The motivation behind using white-box targeted compounded attacks against classification neural networks, including hybrid neural networks, is as follows:

  1. Exploiting Model Vulnerabilities: White-box access allows attackers to identify and exploit specific vulnerabilities in the model's architecture or learning process. By understanding the model's internal workings, attackers can craft adversarial examples that are tailored to the model's weaknesses, making them more effective.

  2. Targeted Misclassification: Targeted attacks are particularly concerning because they can cause the model to make specific incorrect predictions chosen by the attacker. This can have severe consequences in applications where the cost of misclassification is high. For example, in a self-driving car, an attacker could target the model to misclassify a pedestrian as a road sign, leading to dangerous actions.

  3. Evading Defenses: Compounded attacks combine multiple attack techniques, making them more robust against defensive mechanisms. By leveraging the strengths of different attack methods, compounded attacks can generate adversarial examples that are more difficult to detect and mitigate. This poses a significant challenge for defending models, including hybrid neural networks that incorporate quantum components.

  4. Testing Model Robustness: White-box targeted compounded attacks serve as a rigorous test of a model's robustness and resilience. By subjecting the model to these powerful attacks, researchers can assess its vulnerability and develop effective defense strategies. This helps in identifying weaknesses and improving the overall security of the model.

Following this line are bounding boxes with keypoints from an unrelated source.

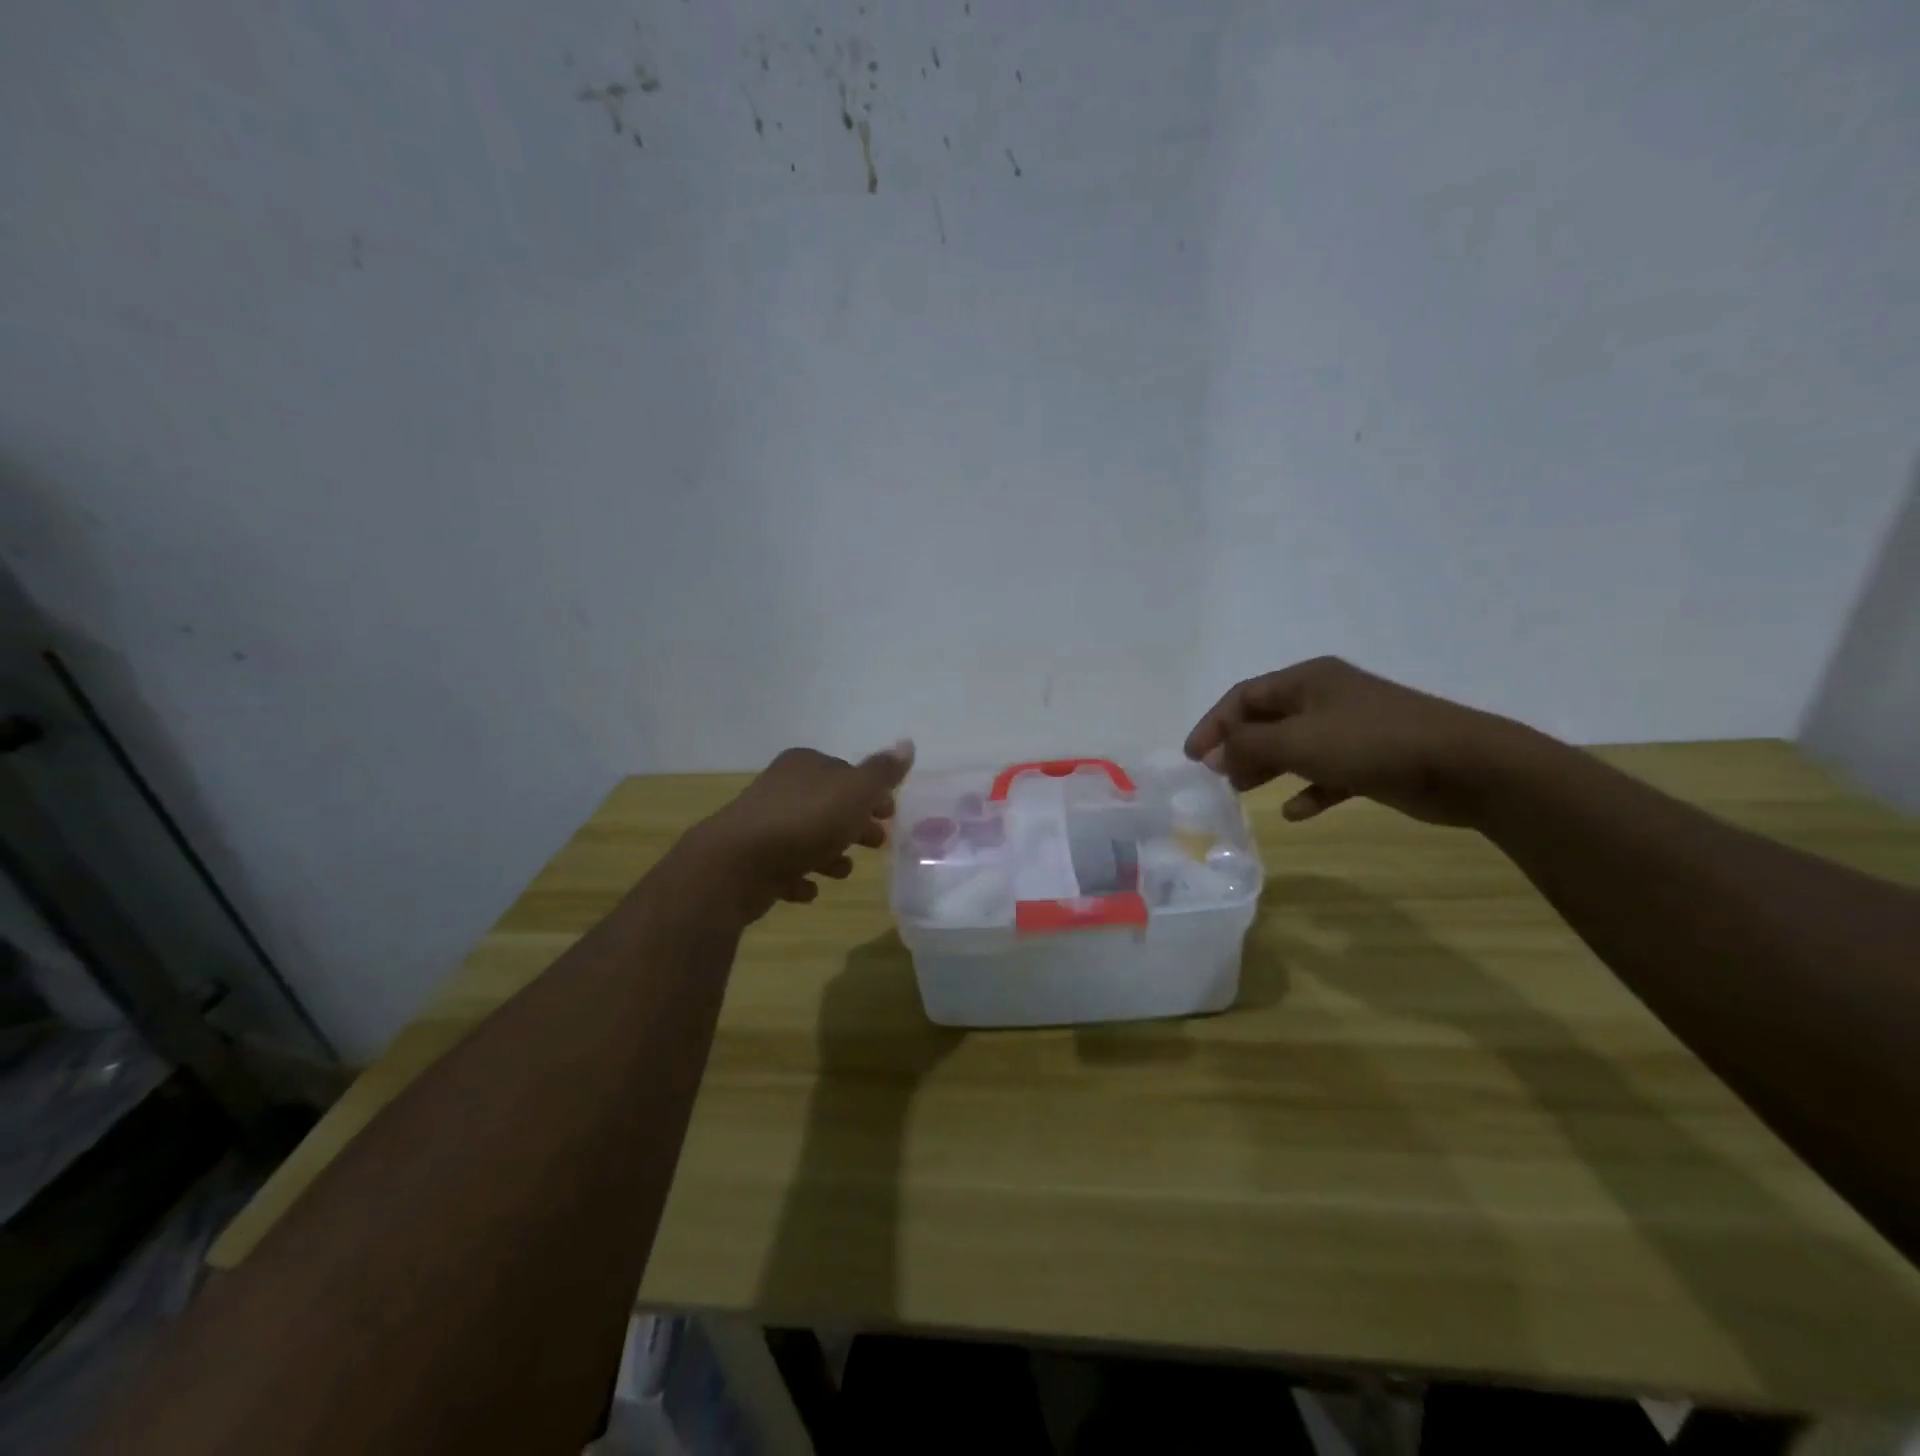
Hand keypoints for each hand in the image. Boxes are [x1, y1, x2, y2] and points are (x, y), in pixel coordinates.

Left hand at [686, 742, 914, 921]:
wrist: (736, 864)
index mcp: (806, 765)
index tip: (890, 814)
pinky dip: (799, 876)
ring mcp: (763, 823)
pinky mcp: (751, 859)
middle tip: (878, 843)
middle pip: (828, 805)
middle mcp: (782, 787)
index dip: (872, 793)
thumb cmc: (805, 822)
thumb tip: (907, 744)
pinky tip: (809, 890)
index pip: (846, 773)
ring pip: (806, 836)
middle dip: (854, 824)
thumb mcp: (855, 792)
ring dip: (828, 852)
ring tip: (844, 872)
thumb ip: (882, 772)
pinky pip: (783, 866)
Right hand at [1184, 657, 1528, 826]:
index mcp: (1308, 680)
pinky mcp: (1372, 760)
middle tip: (1216, 777)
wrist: (1466, 765)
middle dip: (1238, 747)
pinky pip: (1327, 773)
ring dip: (1266, 767)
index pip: (1244, 696)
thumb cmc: (1371, 742)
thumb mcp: (1298, 740)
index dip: (1214, 724)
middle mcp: (1327, 698)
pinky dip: (1308, 790)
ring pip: (1294, 746)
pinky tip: (1295, 813)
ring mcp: (1352, 729)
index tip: (1193, 757)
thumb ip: (1248, 744)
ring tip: (1242, 791)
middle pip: (1267, 719)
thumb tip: (1214, 755)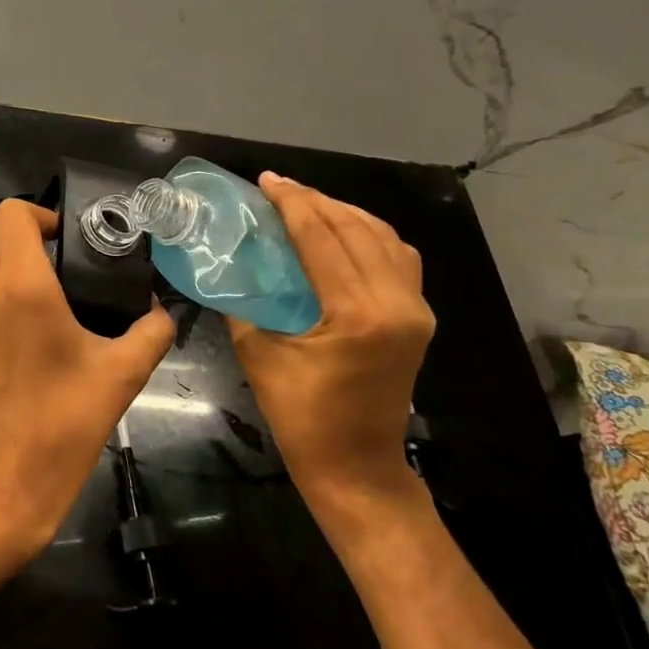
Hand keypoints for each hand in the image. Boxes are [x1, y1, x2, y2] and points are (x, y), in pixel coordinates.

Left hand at [0, 200, 174, 559]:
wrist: (4, 483)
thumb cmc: (64, 424)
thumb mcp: (122, 375)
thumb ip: (151, 332)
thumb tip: (161, 311)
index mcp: (22, 287)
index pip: (12, 214)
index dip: (40, 214)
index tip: (65, 238)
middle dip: (19, 227)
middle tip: (52, 253)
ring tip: (30, 277)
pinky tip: (10, 314)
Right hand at [227, 174, 434, 507]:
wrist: (358, 468)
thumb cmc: (303, 419)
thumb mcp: (260, 357)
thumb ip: (244, 305)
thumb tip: (229, 266)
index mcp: (357, 314)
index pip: (321, 239)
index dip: (291, 204)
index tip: (266, 180)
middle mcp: (396, 303)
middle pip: (355, 229)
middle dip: (314, 200)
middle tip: (279, 187)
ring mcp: (415, 309)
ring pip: (383, 237)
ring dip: (344, 213)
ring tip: (307, 203)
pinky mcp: (419, 317)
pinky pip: (398, 257)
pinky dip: (369, 234)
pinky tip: (343, 232)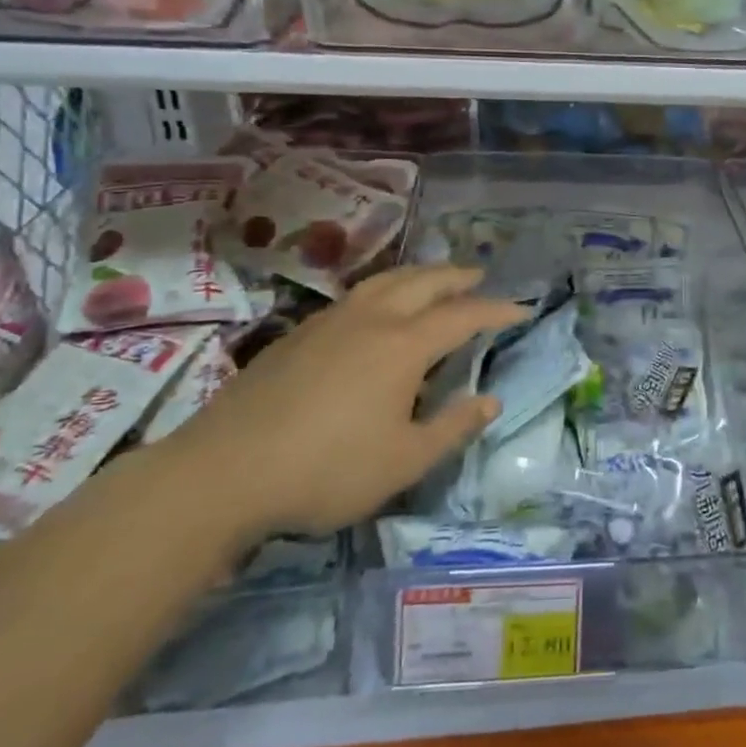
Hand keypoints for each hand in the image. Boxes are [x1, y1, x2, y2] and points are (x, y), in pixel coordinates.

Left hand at [160, 266, 527, 539]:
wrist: (223, 472)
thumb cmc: (326, 470)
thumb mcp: (404, 461)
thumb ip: (453, 427)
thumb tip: (490, 401)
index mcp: (403, 345)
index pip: (463, 315)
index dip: (496, 310)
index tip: (521, 309)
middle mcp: (370, 320)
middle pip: (423, 282)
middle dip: (457, 277)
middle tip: (480, 276)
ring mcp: (329, 322)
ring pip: (384, 281)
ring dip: (418, 274)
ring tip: (433, 280)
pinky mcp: (297, 334)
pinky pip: (355, 295)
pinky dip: (383, 289)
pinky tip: (375, 309)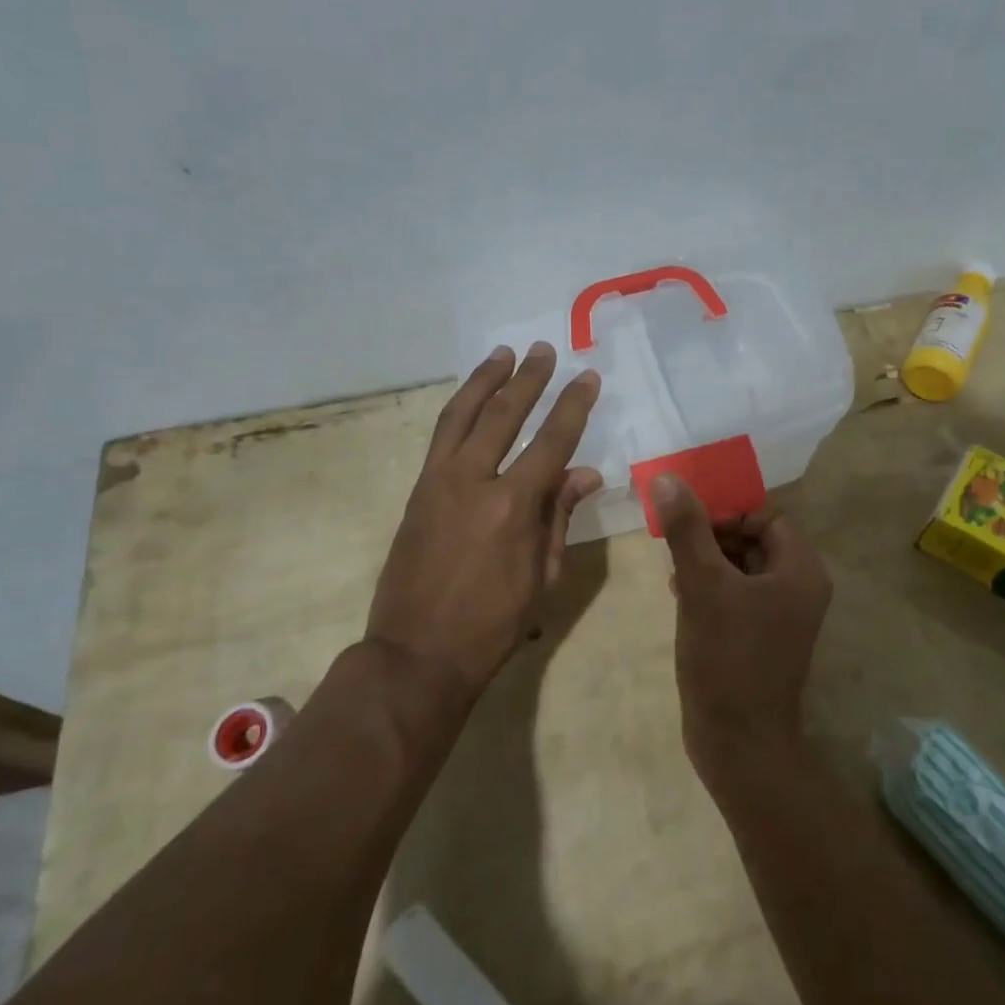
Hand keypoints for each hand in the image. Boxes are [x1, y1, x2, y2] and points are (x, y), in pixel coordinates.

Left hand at [365, 343, 601, 701]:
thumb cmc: (492, 624)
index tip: (587, 377)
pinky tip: (470, 400)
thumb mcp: (542, 576)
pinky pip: (440, 437)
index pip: (552, 441)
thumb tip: (586, 473)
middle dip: (527, 379)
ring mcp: (438, 482)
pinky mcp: (417, 491)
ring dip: (484, 381)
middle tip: (544, 351)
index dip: (573, 406)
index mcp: (513, 505)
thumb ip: (560, 517)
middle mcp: (473, 480)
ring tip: (502, 354)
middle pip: (502, 414)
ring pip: (461, 415)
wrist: (417, 653)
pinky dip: (458, 409)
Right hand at [652, 474, 832, 778]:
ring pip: (742, 567)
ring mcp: (781, 615)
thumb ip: (687, 529)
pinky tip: (679, 593)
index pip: (768, 516)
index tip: (690, 521)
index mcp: (800, 569)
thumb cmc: (727, 657)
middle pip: (755, 539)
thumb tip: (667, 478)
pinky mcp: (761, 637)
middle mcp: (798, 587)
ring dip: (707, 560)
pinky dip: (711, 586)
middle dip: (713, 535)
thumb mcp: (702, 585)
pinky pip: (738, 594)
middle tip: (675, 543)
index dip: (729, 511)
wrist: (738, 743)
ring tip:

In the case of hybrid neural networks, which combine classical and quantum components, white-box targeted compounded attacks can exploit the unique properties and vulnerabilities introduced by the quantum elements. Attackers may target the quantum circuits or the interface between the classical and quantum components to create adversarial examples that are specifically designed to deceive the hybrid model.

Defending against white-box targeted compounded attacks requires a multi-faceted approach that combines various defense techniques. This project implements defenses such as input transformation, adversarial training, and randomization to enhance the robustness of the hybrid neural network against these powerful attacks.

Disclaimer

This code is for the purpose of education and research only.

License

Copyright 2024 Eric Yocam

Licensed under the Apache License, Version 2.0 (the "License"); you may not use this file except in compliance with the License. You may obtain a copy of the License at

http://www.apache.org/licenses/LICENSE-2.0

Unless required by applicable law or agreed to in writing, software distributed under the License is distributed on an "AS IS" BASIS, WITHOUT WARRANTIES OR CONDITIONS OF ANY KIND, either express or implied. See the License for the specific language governing permissions and limitations under the License.